Saturday, March 5, 2016

Not What It Used To Be and The Little Things

I was driving to pick up the girls the other night after work and I saw a lady walking her dog. The dog was noticeably nursing. My mind went to "I bet she doesn't look like she used to" (if you know what I mean, and yes I know dogs don't really think in those terms). That then led me to the thought of well neither am I. I mean honestly, I can really relate to the dog. I may not have had a litter of puppies, but four kids make your body not quite what it once was. Bear with me, I have a point.

Many things in life aren't the same after having kids. One kid, you don't really notice much change. Two kids, some things are a little harder. Kids three and four, well let's just say nothing's like it used to be (can I find a babysitter?). Every thing changes from the things you find important to you HIGHLY adjusted definition of hygiene. Nope things aren't what they used to be.

You find time for your spouse something that's near nonexistent. The old adage you should never stop dating your spouse takes on a new meaning when you can't remember the last time you actually had a date. In my world it had been too long. Too long since we went out, focused on each other not the kids, and just enjoyed being together. I could feel it. It felt like we were drifting away and that closeness was distant, but tension was near. I hated it, I still do.

We finally had a night out the other day. It wasn't an evening that novels are made of, but it was time alone. It was time to talk and to enjoy being us, and not mom and dad. I realized from that evening, that the adage is true, you truly cannot stop dating your spouse. I don't want to wake up in seventeen years when my children are gone and not really know the person next to me. We all change and if we don't make an effort to know the person we're living with distance sneaks in and steals the love and joy that you once found in each other.
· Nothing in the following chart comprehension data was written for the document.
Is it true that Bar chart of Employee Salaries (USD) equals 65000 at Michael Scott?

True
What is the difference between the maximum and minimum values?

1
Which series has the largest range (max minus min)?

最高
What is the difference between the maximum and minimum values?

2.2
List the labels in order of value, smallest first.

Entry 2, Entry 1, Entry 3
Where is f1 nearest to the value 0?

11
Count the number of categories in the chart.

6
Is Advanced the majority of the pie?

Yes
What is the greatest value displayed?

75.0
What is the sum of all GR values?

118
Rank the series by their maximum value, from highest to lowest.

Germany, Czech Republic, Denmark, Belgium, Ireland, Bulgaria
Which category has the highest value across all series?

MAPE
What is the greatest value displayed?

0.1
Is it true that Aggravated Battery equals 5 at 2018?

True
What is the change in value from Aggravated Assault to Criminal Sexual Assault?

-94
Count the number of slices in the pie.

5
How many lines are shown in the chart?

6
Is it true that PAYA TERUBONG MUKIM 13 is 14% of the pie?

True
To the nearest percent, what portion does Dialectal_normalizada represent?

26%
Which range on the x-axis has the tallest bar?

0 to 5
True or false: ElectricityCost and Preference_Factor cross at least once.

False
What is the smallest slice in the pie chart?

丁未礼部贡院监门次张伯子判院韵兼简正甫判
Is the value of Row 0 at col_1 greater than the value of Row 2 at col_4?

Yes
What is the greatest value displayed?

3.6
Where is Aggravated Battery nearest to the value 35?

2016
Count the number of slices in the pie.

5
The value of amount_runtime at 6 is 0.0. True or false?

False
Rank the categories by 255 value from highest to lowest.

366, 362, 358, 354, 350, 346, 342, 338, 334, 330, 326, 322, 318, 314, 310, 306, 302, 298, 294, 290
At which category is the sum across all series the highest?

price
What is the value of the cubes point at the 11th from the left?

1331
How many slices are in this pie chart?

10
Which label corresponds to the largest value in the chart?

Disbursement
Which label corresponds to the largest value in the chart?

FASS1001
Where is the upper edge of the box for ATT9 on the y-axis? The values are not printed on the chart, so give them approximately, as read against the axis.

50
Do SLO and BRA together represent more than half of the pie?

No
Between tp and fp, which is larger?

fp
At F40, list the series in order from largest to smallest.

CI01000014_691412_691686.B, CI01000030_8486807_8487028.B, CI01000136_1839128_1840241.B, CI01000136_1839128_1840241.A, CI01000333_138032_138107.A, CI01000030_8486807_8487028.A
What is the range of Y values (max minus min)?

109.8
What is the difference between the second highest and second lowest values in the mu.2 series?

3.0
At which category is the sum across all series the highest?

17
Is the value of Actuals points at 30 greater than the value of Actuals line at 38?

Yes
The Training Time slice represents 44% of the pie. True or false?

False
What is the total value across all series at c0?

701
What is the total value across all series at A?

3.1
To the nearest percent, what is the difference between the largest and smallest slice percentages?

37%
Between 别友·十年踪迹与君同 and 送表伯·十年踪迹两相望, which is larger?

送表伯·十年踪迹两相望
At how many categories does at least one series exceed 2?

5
It's the little things that keeps that connection there. It's the fact that twice a day my toothbrush is made for me. That nine times out of ten, the dishes are done so it's one less thing I have to mess with when I get home. That every night, I'm held and loved, not because I deserve it, but because he overlooks the millions of shortfalls that I have and loves me anyway. I've vowed to myself to make dating my husband a priority. I need it, we need it, our kids need us to have that. Our marriage is the model that their marriages will be based on. I don't want it to be the marriage that lets obligations steal what's important. I want it to be the marriage that shows two people that have a foundation based on Jesus Christ, that work hard at being together, that make each other a priority even when it's not convenient, and love each other through it all.

My social calendar isn't what it once was. Finding time to schedule a date with a friend is like trying to pin down the exact date that Christ is coming back, darn near impossible. The evenings of hey let's grab dinner or hitting a movie at the drop of a hat are long gone. Now we try to schedule months in advance for a quick lunch or maybe a joint family dinner. However, a true friend is an amazing find. It makes the quick lunch seem like a million dollars. A well timed text that can make me crack up in the middle of a meeting can brighten my day. No, friendships and social calendars aren't what they used to be, but I imagine that I wouldn't appreciate those little things near as much without the complexity that has now become my hectic life.

Back to the dog. She reminded me that I'm not what I used to be either physically, mentally, or emotionally. Ten years ago I'd have never believed that the words "I love that you're my mama" would make my day and make my heart ache because she could never know how much more I love her. I never imagined that every little thing that each of my girls do could make me so proud. I never imagined that the girl that refused to let herself cry for years could become weepy over a commercial. My body has changed, it's softer, stretchy, some places are bigger, others are smaller. My body is definitely not what it used to be. There are parts of me that at times wishes money were no object and that flat tummy and perky chest were an option again. Then I'm reminded of the four sweet faces that made this body what it is and every time they grab my cheeks and give me a kiss and light up when they see me, I'm reminded that I'm ok the way I am. Those sweet little hands and faces are the things that matter, not me being swimming suit model material (because let's face it, even at my best, I wasn't that!).

No life definitely isn't what it used to be, it's better. It's better because I am loved more than I deserve. It's better because I've come to appreciate true friendship. It's better because I've learned and I've learned through the little things. So every day, even when I'm at my wits end (and believe me there are many that I question how the heck I made it to bed time), I remind myself how blessed I truly am. I'm loved by God, my husband, my children, my family and friends and that's more than enough.

Thank you random mama dog for reminding me that life isn't want it used to be, but it's definitely all that it's supposed to be.